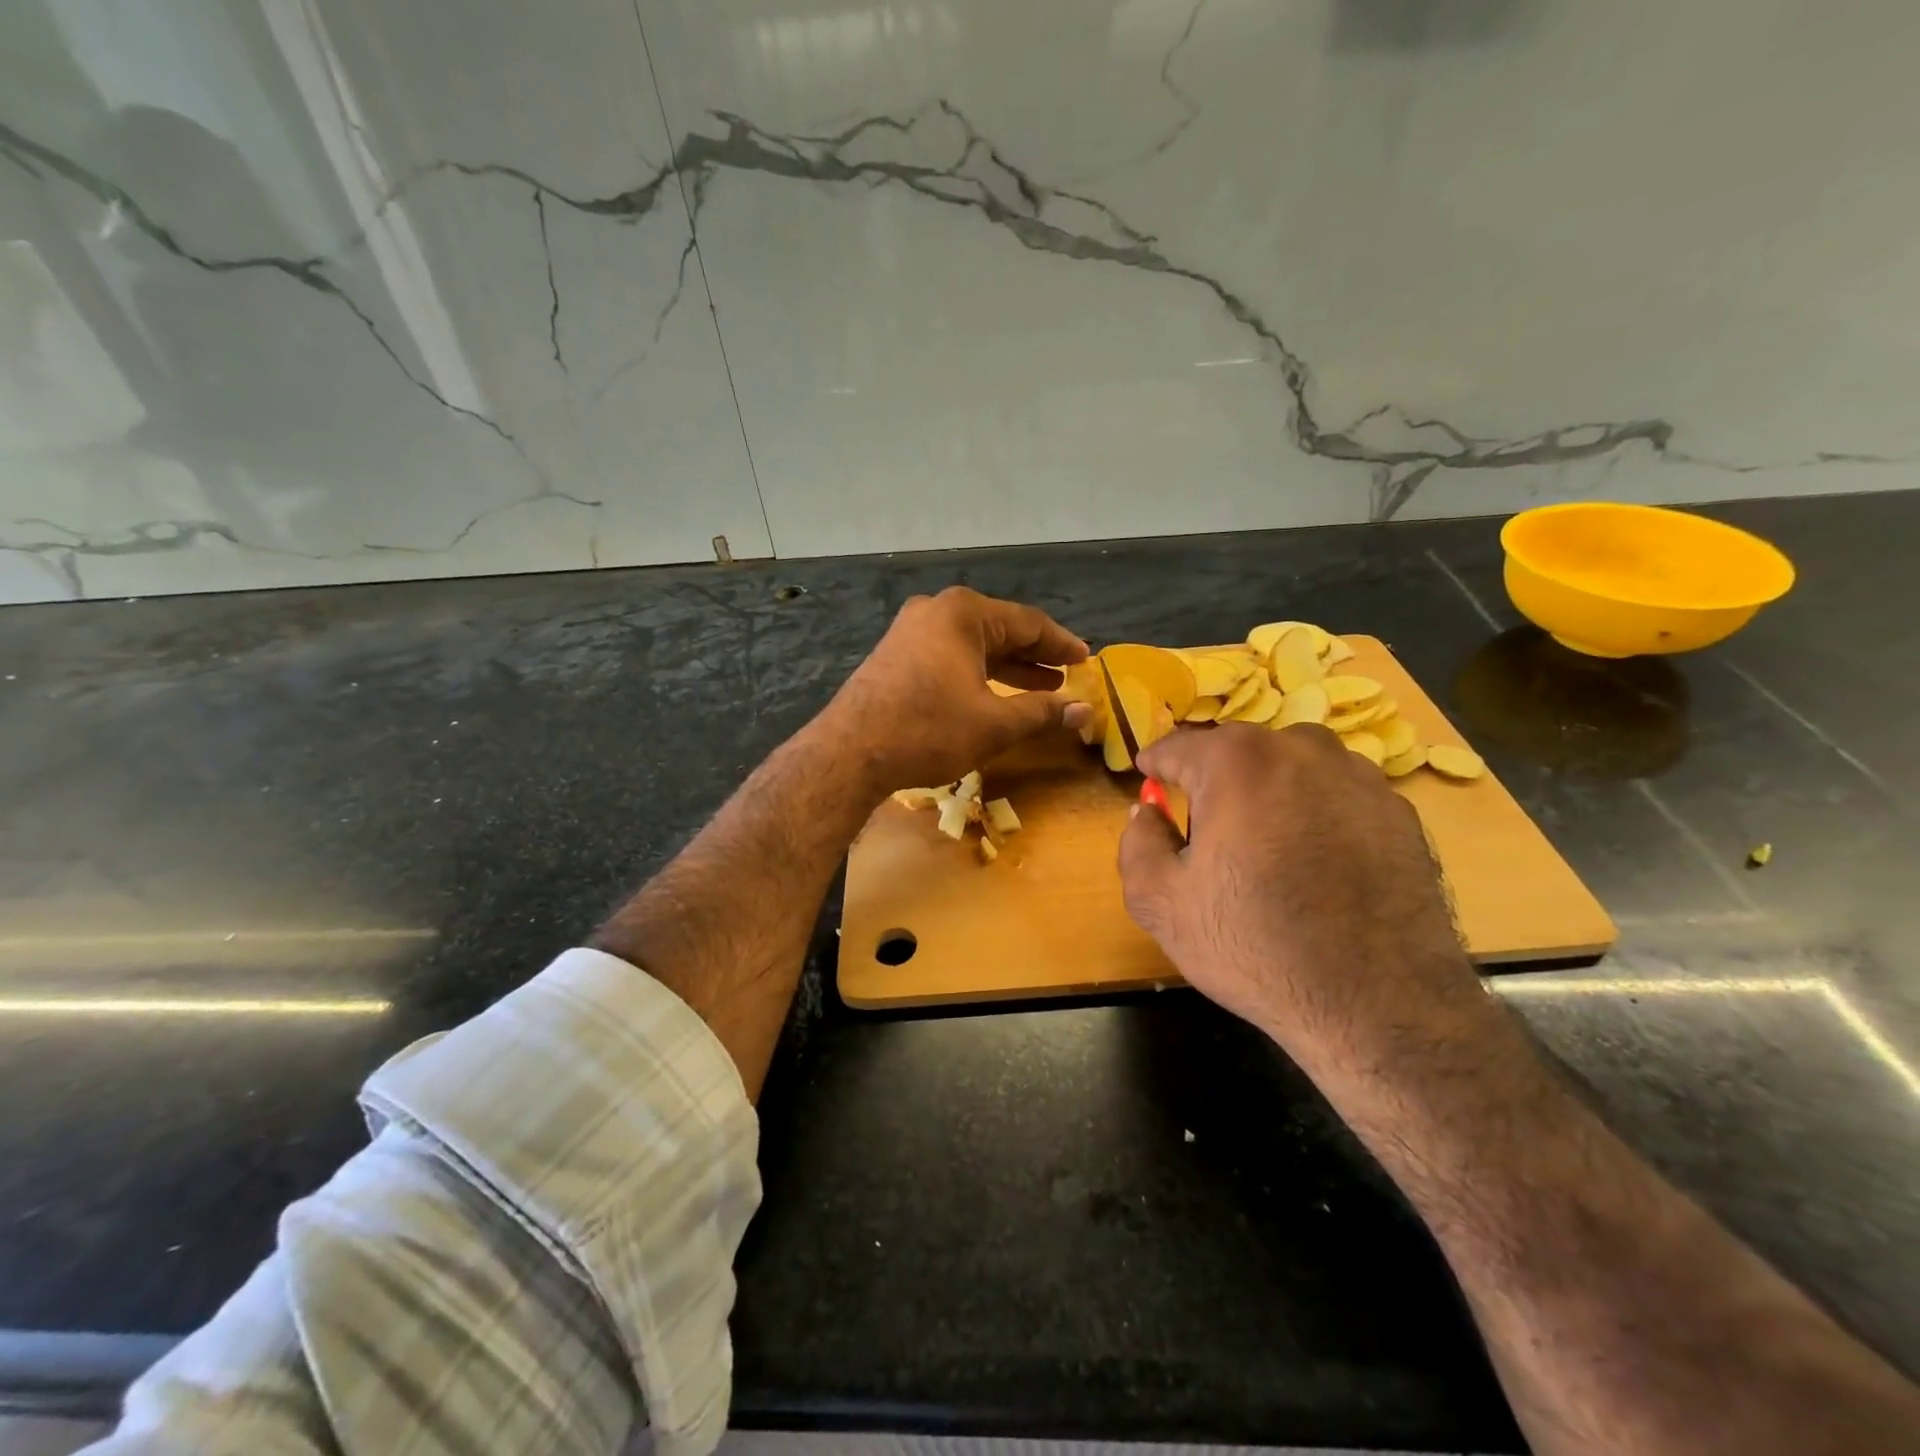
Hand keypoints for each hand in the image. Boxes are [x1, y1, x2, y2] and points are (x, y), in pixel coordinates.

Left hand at [817, 586, 1091, 795]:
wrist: (851, 751)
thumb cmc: (929, 729)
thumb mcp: (995, 723)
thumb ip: (1043, 712)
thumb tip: (1085, 710)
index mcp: (964, 613)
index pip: (1028, 623)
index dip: (1061, 645)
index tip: (1086, 660)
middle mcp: (937, 611)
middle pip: (1000, 630)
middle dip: (1036, 656)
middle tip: (1068, 676)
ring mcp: (911, 631)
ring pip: (974, 645)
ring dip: (1008, 668)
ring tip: (1042, 688)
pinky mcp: (896, 655)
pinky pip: (950, 657)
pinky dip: (978, 674)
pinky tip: (995, 695)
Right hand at [1118, 723, 1481, 1067]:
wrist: (1378, 1006)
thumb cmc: (1255, 946)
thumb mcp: (1161, 903)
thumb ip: (1138, 842)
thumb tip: (1147, 810)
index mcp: (1238, 761)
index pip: (1179, 746)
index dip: (1156, 764)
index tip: (1147, 777)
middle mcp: (1302, 750)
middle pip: (1238, 752)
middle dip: (1213, 780)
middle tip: (1204, 828)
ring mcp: (1359, 777)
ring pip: (1292, 768)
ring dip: (1268, 792)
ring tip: (1265, 847)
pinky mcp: (1400, 812)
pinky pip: (1336, 796)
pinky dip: (1315, 814)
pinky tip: (1315, 865)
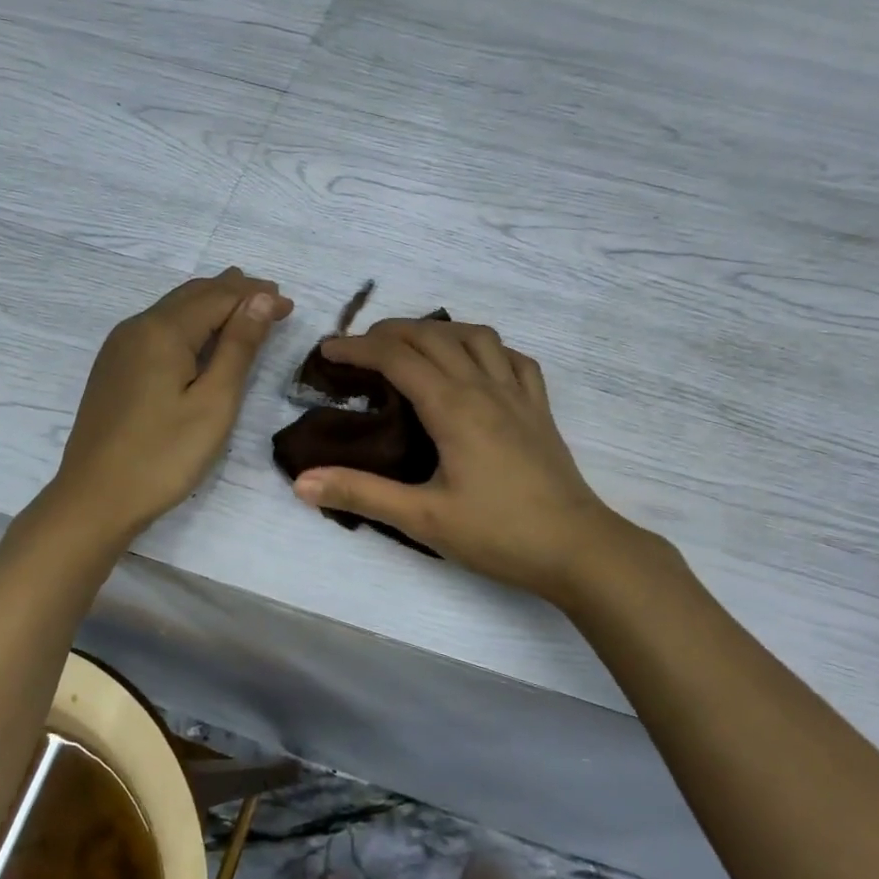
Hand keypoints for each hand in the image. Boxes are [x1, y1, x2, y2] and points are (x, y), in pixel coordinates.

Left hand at [49, 269, 292, 542]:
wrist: (94, 499)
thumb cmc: (163, 456)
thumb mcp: (214, 403)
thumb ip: (238, 347)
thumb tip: (259, 298)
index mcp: (163, 331)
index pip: (219, 297)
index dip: (256, 296)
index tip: (290, 306)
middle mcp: (137, 327)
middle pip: (193, 295)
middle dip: (235, 292)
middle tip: (272, 298)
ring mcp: (119, 347)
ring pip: (173, 309)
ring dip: (211, 304)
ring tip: (244, 307)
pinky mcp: (114, 368)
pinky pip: (158, 328)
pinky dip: (189, 322)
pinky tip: (202, 337)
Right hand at [292, 319, 626, 602]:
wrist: (576, 548)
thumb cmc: (498, 534)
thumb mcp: (422, 518)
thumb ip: (361, 494)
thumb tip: (302, 482)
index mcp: (453, 407)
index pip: (396, 358)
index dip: (357, 348)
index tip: (327, 350)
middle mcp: (484, 387)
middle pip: (433, 336)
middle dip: (390, 332)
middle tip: (359, 347)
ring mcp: (518, 394)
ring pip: (476, 337)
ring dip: (438, 331)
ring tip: (412, 346)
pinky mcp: (539, 409)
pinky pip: (514, 359)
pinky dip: (487, 349)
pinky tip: (476, 365)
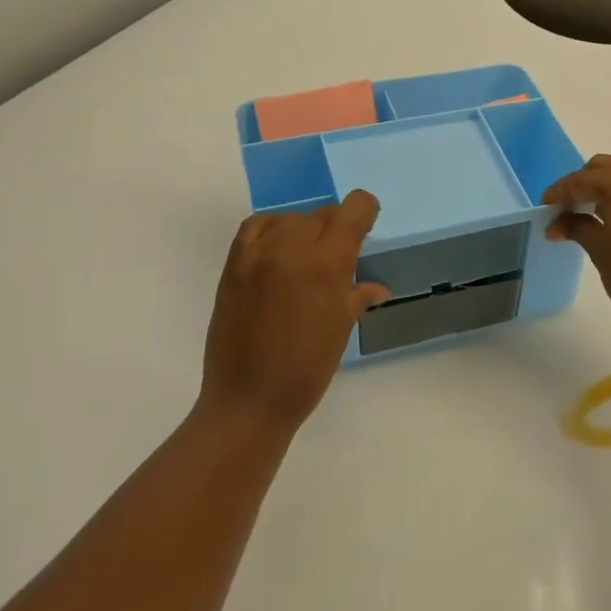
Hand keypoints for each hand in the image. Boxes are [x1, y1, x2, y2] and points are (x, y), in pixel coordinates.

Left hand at [200, 191, 390, 433]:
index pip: (353, 209)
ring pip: (292, 218)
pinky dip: (272, 229)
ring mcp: (258, 254)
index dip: (365, 213)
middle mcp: (292, 248)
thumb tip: (376, 288)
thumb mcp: (341, 330)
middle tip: (338, 256)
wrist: (247, 400)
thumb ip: (357, 297)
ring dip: (305, 230)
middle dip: (337, 228)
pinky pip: (256, 226)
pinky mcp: (234, 265)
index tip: (367, 228)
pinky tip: (279, 250)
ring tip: (306, 258)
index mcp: (326, 264)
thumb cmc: (306, 369)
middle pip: (323, 214)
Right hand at [544, 156, 610, 336]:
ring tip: (584, 214)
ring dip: (603, 188)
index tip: (544, 207)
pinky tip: (609, 217)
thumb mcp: (598, 249)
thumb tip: (557, 224)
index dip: (559, 193)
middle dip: (582, 184)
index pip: (582, 180)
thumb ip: (576, 226)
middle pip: (605, 168)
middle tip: (564, 208)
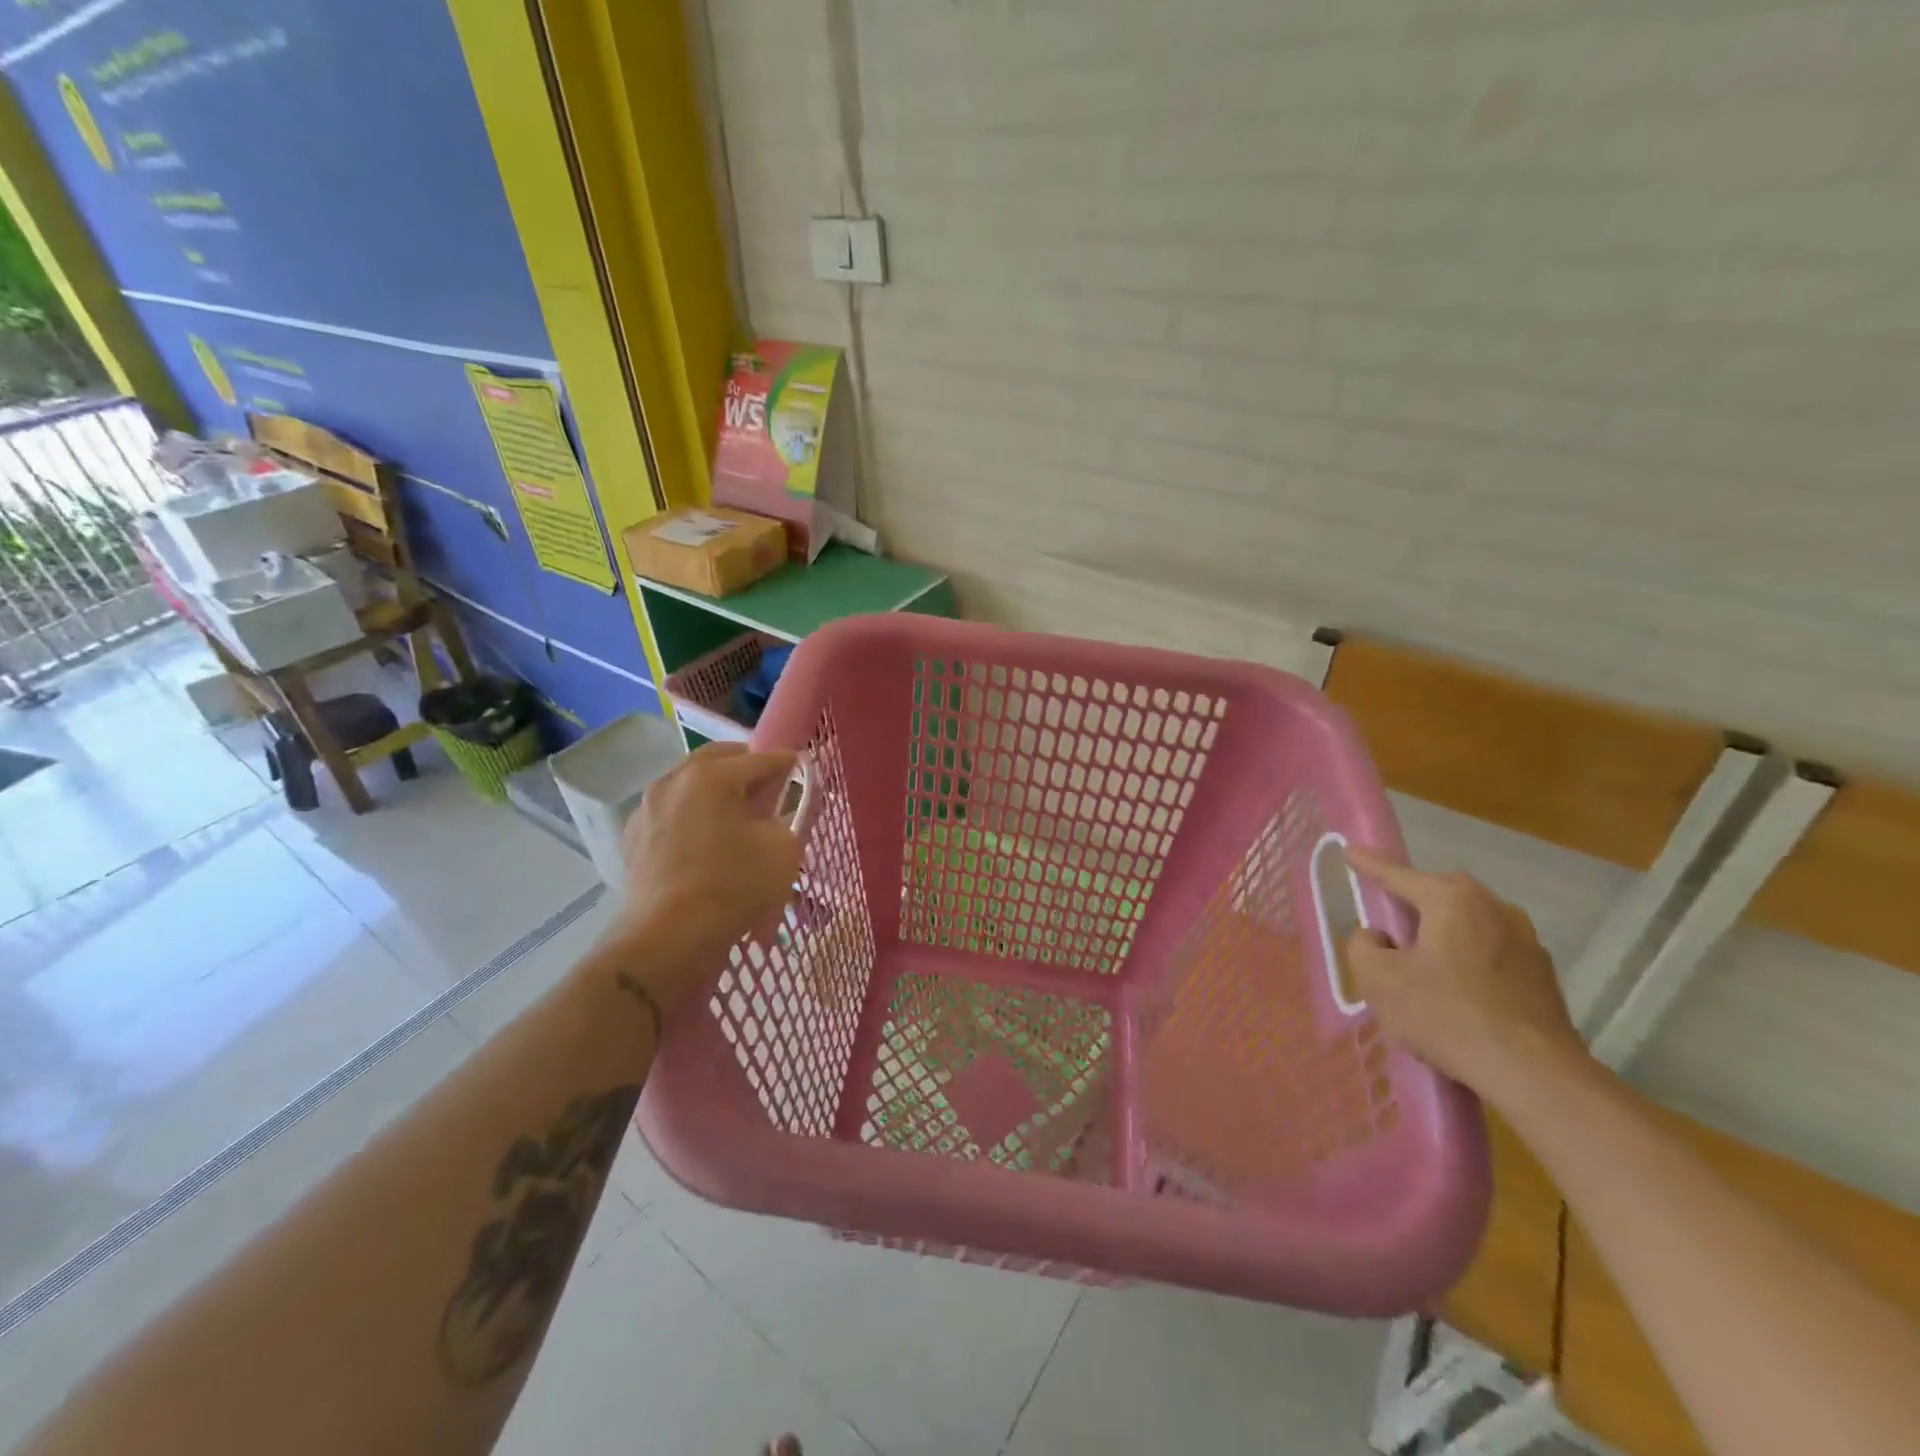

- [EXERCISE]:
Replicate the material above verbatim; images stay out of the copy.

- [ANSWER TO THE PROBLEM]:
Hand keypoints for each hand in the image. Boxes are [x1, y1, x2, y2] and points are (x, y), in pixel coordinates.

Left hand at [817, 586, 1091, 795]:
wrist: (851, 751)
thumb cmc: (929, 729)
thumb mcp: (995, 723)
thumb ip: (1043, 712)
thumb tip: (1085, 710)
index mcp: (964, 613)
index pip: (1028, 623)
index dip: (1061, 645)
index tip: (1086, 660)
middle mcp: (937, 611)
middle pip: (1000, 630)
middle dip: (1036, 656)
middle tip: (1068, 676)
ring mcp: (911, 631)
ring pip: (974, 645)
ring dip: (1008, 668)
ring tip: (1042, 688)
pinky mcp: (896, 655)
pinky pip: (950, 657)
pinky dip: (978, 674)
pinky tip: (995, 695)
Right hand at [1118, 723, 1481, 1067]:
wrist: (1378, 1006)
thumb cmc: (1255, 946)
thumb mcp: (1161, 903)
thumb ip: (1138, 842)
thumb tip: (1147, 810)
index mcp: (1238, 761)
index pip: (1179, 746)
index dip: (1156, 764)
index tip: (1147, 777)
middle mcp: (1302, 750)
middle pip: (1238, 752)
middle dip: (1213, 780)
middle tip: (1204, 828)
ring mcp: (1359, 777)
ring pip: (1292, 768)
ring dip: (1268, 792)
ring tip: (1265, 847)
pinky mcp: (1400, 812)
pinky pip: (1336, 796)
pinky dip: (1315, 814)
pinky tip: (1315, 865)
Hand keypoints for each hand in the image. Boxes are [x1, y1, x2, y2] and points are (x, y), in pixel coordinates.

Left hand at [49, 269, 292, 542]:
wrist: (94, 499)
thumb cmc: (163, 456)
thumb mcp: (214, 403)
thumb ip: (238, 347)
thumb tip: (259, 298)
index mcp: (163, 331)
index pip: (219, 297)
index dip: (256, 296)
index tip: (290, 306)
middle mcp: (137, 327)
middle pip: (193, 295)
middle dip: (235, 292)
middle tip: (272, 298)
ring mcp: (119, 347)
ring pip: (173, 309)
ring dip: (211, 304)
ring tip: (244, 307)
pinky mcp: (114, 368)
pinky pip: (158, 328)
pinky dip: (189, 322)
pinky tip: (202, 337)
Right hand at [292, 319, 626, 602]:
wrist: (576, 548)
thumb cmc: (498, 534)
thumb mcp: (422, 518)
thumb ip: (361, 494)
thumb tip: (302, 482)
index mcp: (453, 407)
index pip: (396, 358)
index dip: (357, 348)
index tip: (327, 350)
middle mcp: (484, 387)
middle pip: (433, 336)
middle dip: (390, 332)
middle tip: (359, 347)
ring mcp: (518, 394)
ring pip: (476, 337)
ring dip: (438, 331)
ring tip: (412, 346)
pinky mcp: (539, 409)
pinky pip: (514, 359)
pinky dip: (487, 349)
pinky tip: (476, 365)
Hand keypoints for each hand in the image. Boxes are [x1, y1, x2, y2] and points are (x, y), in pixel coordinates.

Left hand at [200, 191, 390, 433]:
index pip: (353, 209)
ring pip: (292, 218)
pinky dip: (272, 229)
ring mcp: (258, 254)
index dip: (365, 213)
middle mcp: (292, 248)
thumb tip: (376, 288)
thumb mcp: (341, 330)
middle tip: (338, 256)
wrist: (247, 400)
thumb ip: (357, 297)
ring dip: (305, 230)
middle dip: (337, 228)
pinky pip: (256, 226)
pinky mcp: (234, 265)
index tip: (367, 228)
pinky tip: (279, 250)
ring tip: (306, 258)
index mcp: (326, 264)
thumb cmc: (306, 369)
middle pip: (323, 214)
Right hand at [544, 156, 610, 336]:
ring tip: (584, 214)
ring dip: (603, 188)
index tip: (544, 207)
pinky tip: (609, 217)
thumb mcp: (598, 249)
thumb tip: (557, 224)
index dip: (559, 193)
middle dip: (582, 184)
index pip: (582, 180)
thumb ip: (576, 226)
middle pip: (605, 168)
middle tip: (564, 208)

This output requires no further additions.